Data shown>
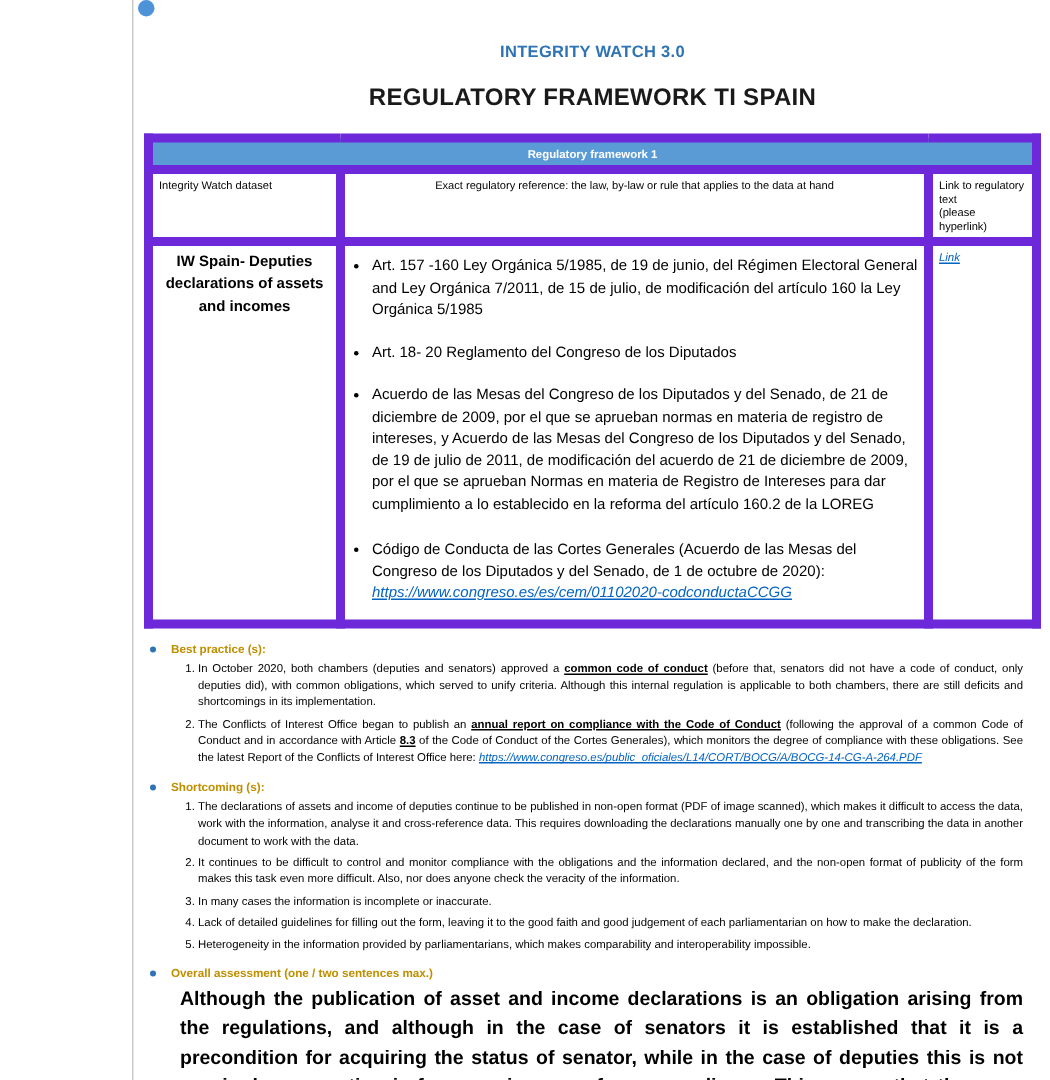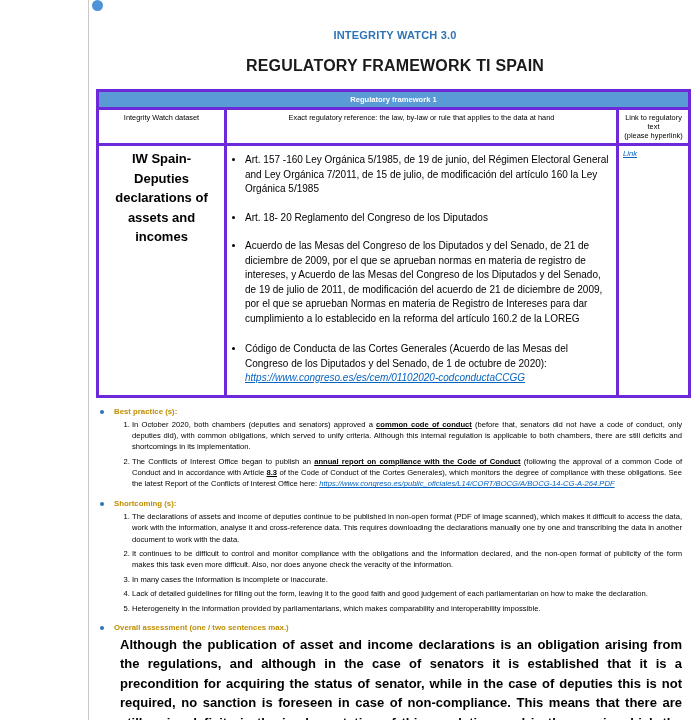--- a/index.html
+++ b/index.html
@@ -72,7 +72,7 @@
     table-layout: fixed;
   }
   table.reg td, table.reg th {
-    border: 3px solid #6d28d9;
+    border: 6px solid #6d28d9;
     vertical-align: top;
     padding: 3px 4px;
   }

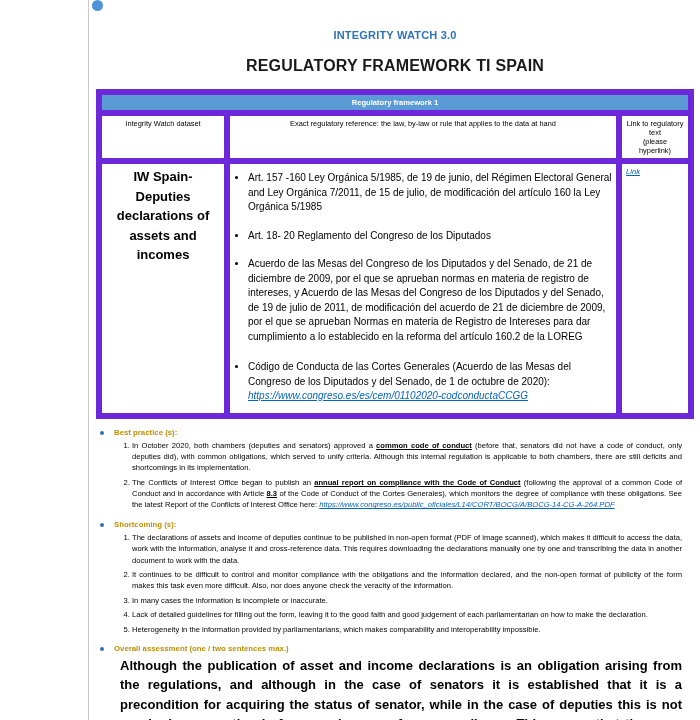--- a/index.html
+++ b/index.html
@@ -87,7 +87,7 @@
   .colhead {
     font-size: 7.4px;
     font-weight: normal;
-    text-align: center;
+    text-align: left;
   }
   .colhead.center {
     text-align: center;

Job> Print all of the records shown above exactly, leaving out each picture.

Response to this task>
--- a/index.html
+++ b/index.html
@@ -72,7 +72,7 @@
     table-layout: fixed;
   }
   table.reg td, table.reg th {
-    border: 3px solid #6d28d9;
+    border: 6px solid #6d28d9;
     vertical-align: top;
     padding: 3px 4px;
   }

--- a/index.html
+++ b/index.html
@@ -87,7 +87,7 @@
   .colhead {
     font-size: 7.4px;
     font-weight: normal;
-    text-align: center;
+    text-align: left;
   }
   .colhead.center {
     text-align: center;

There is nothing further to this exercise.